La Fcei è attivamente impegnata in un programma denominato Mediterranean Hope che comprende varie strutture: un Osservatorio sulle migrazioni mediterranee che opera stabilmente a Lampedusa; una Casa delle Culture aperta a Scicli (Rg) come spazio interculturale da una parte e centro di accoglienza per soggetti vulnerabili (minori non accompagnati, donne) dall’altra; un ufficio per la ricollocazione dei profughi e dei richiedenti asilo che opera a Roma. Il progetto è finanziato dall’Otto per mille della chiesa valdese (Unione delle chiese metodiste e valdesi) e dalle chiese evangeliche della Westfalia.
«Abbiamo avviato un rapporto con chiese e associazioni nordafricane – aggiunge Aquilante – perché ci sembra importante creare reti di collaborazione con chi lavora sul tema delle migrazioni mediterranee da un’altra prospettiva. Come cristiani sentiamo la vocazione a costruire ponti di solidarietà e giustizia dove invece si vogliono costruire muri di egoismo e paura».

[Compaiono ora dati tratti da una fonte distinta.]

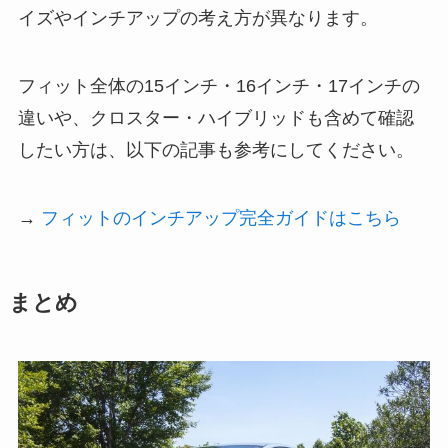
イズやインチアップの考え方が異なります。
フィット全体の15インチ・16インチ・17インチの
違いや、クロスター・ハイブリッドも含めて確認
したい方は、以下の記事も参考にしてください。
→
フィットのインチアップ完全ガイドはこちら
まとめ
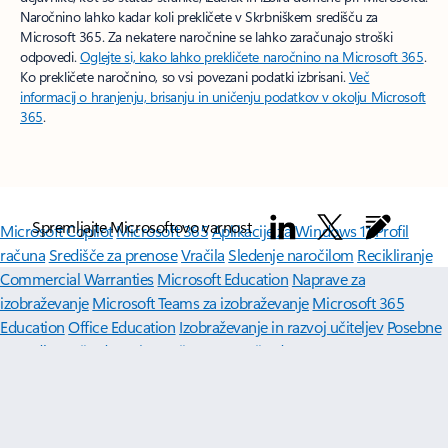
Naročnino lahko kadar koli prekličete v Skrbniškem središču za
Microsoft 365. Za nekatere naročnine se lahko zaračunajo stroški
odpovedi.
Oglejte si, kako lahko prekličete naročnino na Microsoft 365
.
Ko prekličete naročnino, so vsi povezani podatki izbrisani.
Več
informacij o hranjenju, brisanju in uničenju podatkov v okolju Microsoft
365
.
Spremljajte Microsoftovo varnost
Microsoft Copilot
Microsoft 365
Aplikacije za Windows 11
Profil
računa
Središče za prenose
Vračila
Sledenje naročilom
Recikliranje
Commercial Warranties
Microsoft Education
Naprave za
izobraževanje
Microsoft Teams za izobraževanje
Microsoft 365
Education
Office Education
Izobraževanje in razvoj učiteljev
Posebne
ponudbe za študente in starše
Azure za študente
Microsoftova umetna inteligenca
Microsoftova varnost
Azure
Dynamics 365
Microsoft 365
Microsoft Advertising
Microsoft 365
Copilot
Microsoft Teams
Razvijalec za Microsoft
Microsoft Learn
Podpora za aplikacije UI na tržnici
Microsoftova skupnost tehnikov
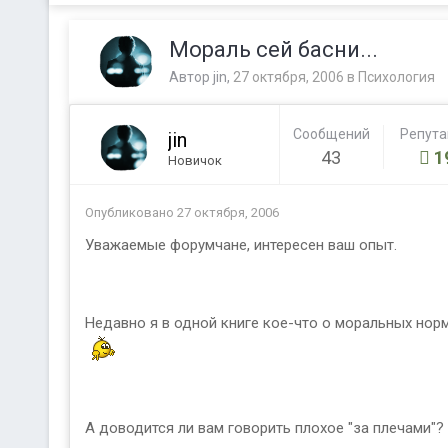
Мораль сей басни...
Автор
jin
,
27 октября, 2006
в
Психология
Сообщений
Репут
jin
43
1
Новичок
Опубликовано
27 октября, 2006
Уважаемые форумчане, интересен ваш опыт.
Недавно я в одной книге кое-что о моральных норма
А доводится ли вам говорить плохое "за плечами"? 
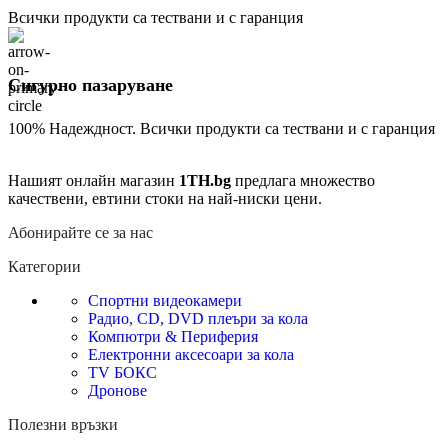
Всички продукти са тествани и с гаранция
Сигурно пазаруване
100% Надеждност. Всички продукти са тествани и с гаранция
Нашият онлайн магазин
1TH.bg
предлага множество
качествени, евтини стоки на най-ниски цени.
Абонирайте се за нас
Категории
Спортни видеокамери
Радио, CD, DVD плеъри за кола
Компютри & Периферия
Електронни аксесоари за кола
TV БОКС
Дронове
Полезни връзки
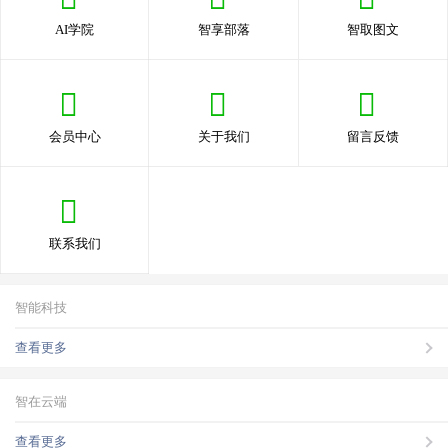
AI学院
智享部落
智取图文
会员中心
关于我们
留言反馈
联系我们
智能科技
查看更多
智在云端
查看更多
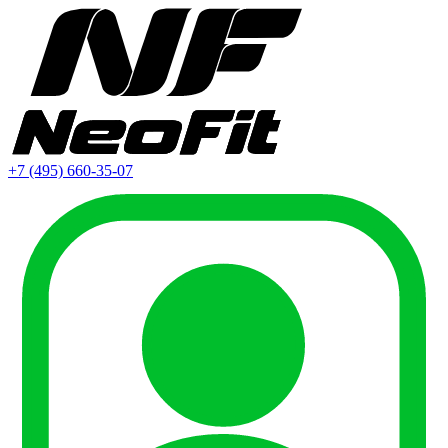
+7 (495) 660-35-07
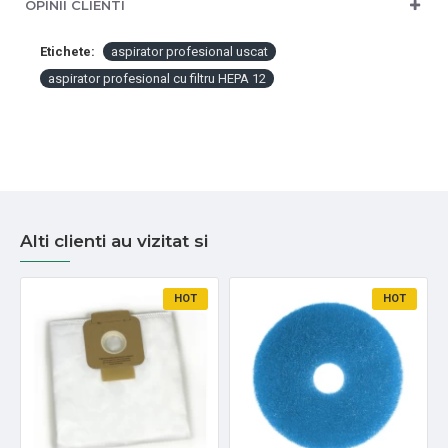
OPINII CLIENTI
Etichete:
aspirator profesional uscat
aspirator profesional cu filtru HEPA 12
Alti clienti au vizitat si
HOT
HOT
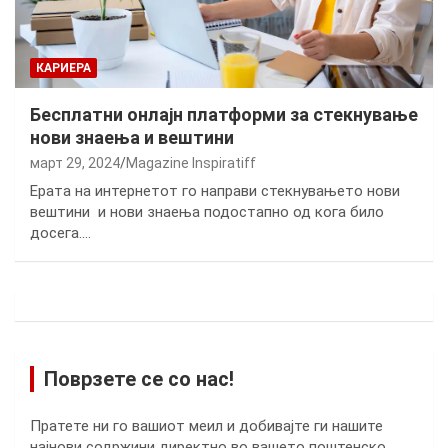
КАРИЕРА
Бесплатни онлајн платформи за стекнување
нови знаења и вештини
март 29, 2024
Magazine Inspiratiff
Eрата на интернетот го направи стекнувањето нови
вештини и нови знаења подостапно од кога било
досега.…
Поврзете се со нас!
Пратете ни го вашиот меил и добивајте ги нашите
најнови содржини директно во вашето поштенско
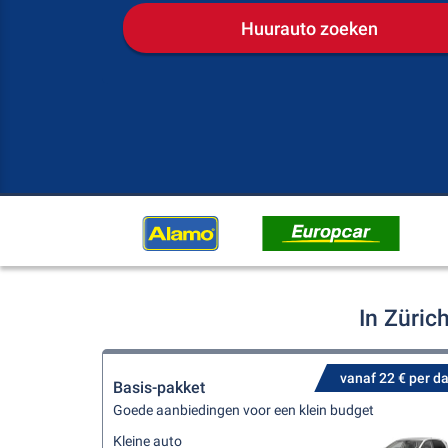
Huurauto zoeken
In Züric
vanaf 22 € per d
Basis-pakket
Goede aanbiedingen voor een klein budget
Kleine auto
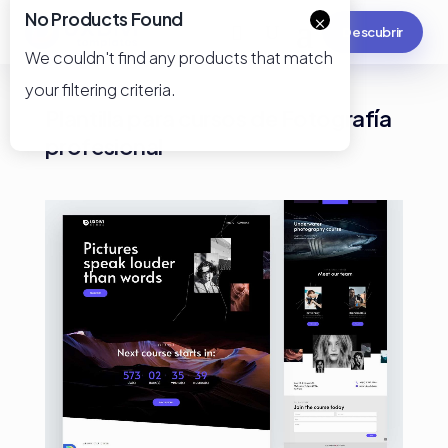
No Products Found
×
Descubrir
We couldn't find any products that match
your filtering criteria.
Plantilla para cursos de Fotografía
profesional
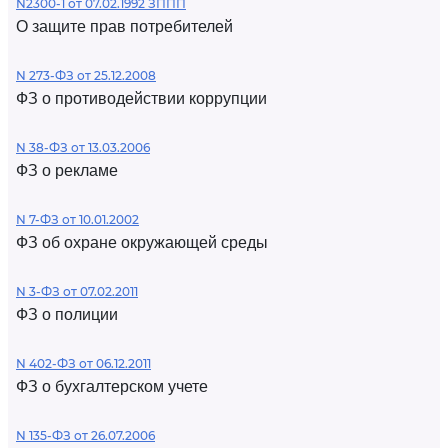
N2300-1 от 07.02.1992 ЗППП
О защите прав потребителей
N 273-ФЗ от 25.12.2008
ФЗ о противодействии коррупции
N 38-ФЗ от 13.03.2006
ФЗ о рекламе
N 7-ФЗ от 10.01.2002
ФЗ об охране окружающей среды
N 3-ФЗ от 07.02.2011
ФЗ о полиции
N 402-ФЗ от 06.12.2011
ФЗ о бухгалтерском учете
N 135-ФЗ от 26.07.2006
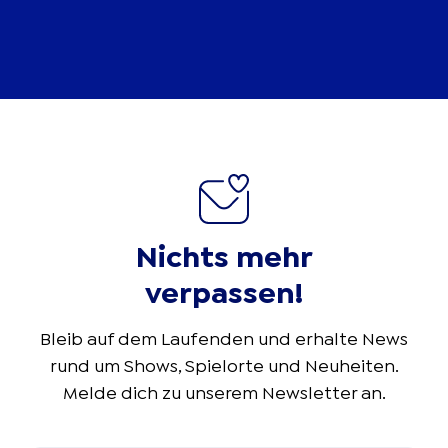
Nichts mehr
verpassen!
Bleib auf dem Laufenden und erhalte News
rund um Shows, Spielorte und Neuheiten.
Melde dich zu unserem Newsletter an.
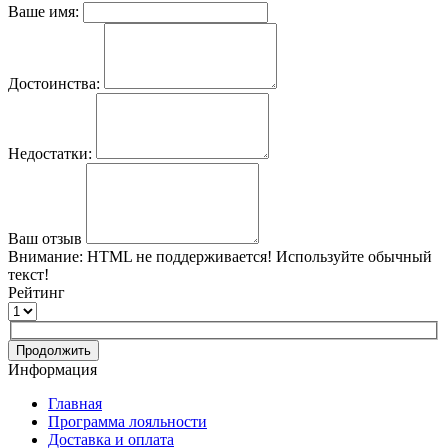
Ваше имя:
Достоинства:
Недостатки:
Ваш отзыв
Внимание:
HTML не поддерживается! Используйте обычный
текст!
Рейтинг
Продолжить
Информация
Главная
Программа лояльности
Доставка и оплата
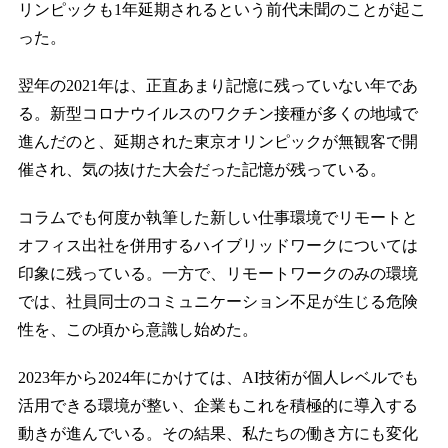
リンピックも1年延期されるという前代未聞のことが起こ
った。
翌年の2021年は、正直あまり記憶に残っていない年であ
る。新型コロナウイルスのワクチン接種が多くの地域で
進んだのと、延期された東京オリンピックが無観客で開
催され、気の抜けた大会だった記憶が残っている。
コラムでも何度か執筆した新しい仕事環境でリモートと
オフィス出社を併用するハイブリッドワークについては
印象に残っている。一方で、リモートワークのみの環境
では、社員同士のコミュニケーション不足が生じる危険
性を、この頃から意識し始めた。
2023年から2024年にかけては、AI技術が個人レベルでも
活用できる環境が整い、企業もこれを積極的に導入する
動きが進んでいる。その結果、私たちの働き方にも変化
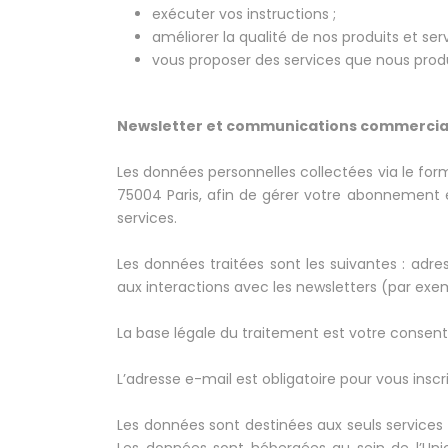
exécuter vos instructions ;
améliorer la qualité de nos produits et serv
vous proposer des services que nous prod
Newsletter et communications commercia
Les données personnelles collectées via le formu
75004 Paris, afin de gérer votre abonnement et
services.
Les données traitées sont les suivantes : adre
aux interactions avec les newsletters (par exemp
La base légale du traitement est votre consen
L’adresse e-mail est obligatoire pour vous ins
Les données sont destinées aux seuls services ha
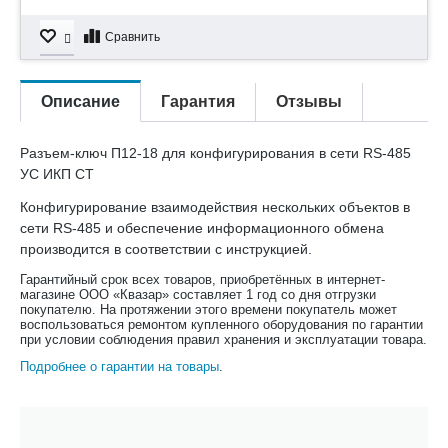
Сравнить
Описание
Гарантия
Отзывы
Разъем-ключ П12-18 для конфигурирования в сети RS-485
УС ИКП СТ
Конфигурирование взаимодействия нескольких объектов в
сети RS-485 и обеспечение информационного обмена
производится в соответствии с инструкцией.
Гарантийный срок всех товаров, приобретённых в интернет-
магазине ООО «Квазар» составляет 1 год со дня отгрузки
покупателю. На протяжении этого времени покупатель может
воспользоваться ремонтом купленного оборудования по гарантии
при условии соблюдения правил хранения и эксплуатации товара.
Подробнее о гарантии на товары
.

La tragedia del 9 febbraio è stata commentata anche dagli operatori di Mediterranean Hope impegnati a Lampedusa che denunciano la militarizzazione dell’accoglienza: «Lampedusa è espropriata della possibilità di accogliere quanti e quante arrivano dal mare in cerca di una speranza – scrivono insieme ai parroci dell’isola – Chi vive su questo scoglio in mezzo al mare sa che è un luogo di approdo e di salvezza, ma troppo spesso i lampedusani vengono messi da parte rispetto a quanto accade sulla loro isola… I lampedusani non possono offrire aiuto sulla loro terra, subiscono le scelte fatte da altri, che sono lontani da qui, che non vivono su questo scoglio, non sanno cosa significa accogliere dal mare». La richiesta alle istituzioni è che valorizzino la tradizione e la capacità di accoglienza di un’isola che, suo malgrado, è diventata simbolo delle migrazioni globali di oggi.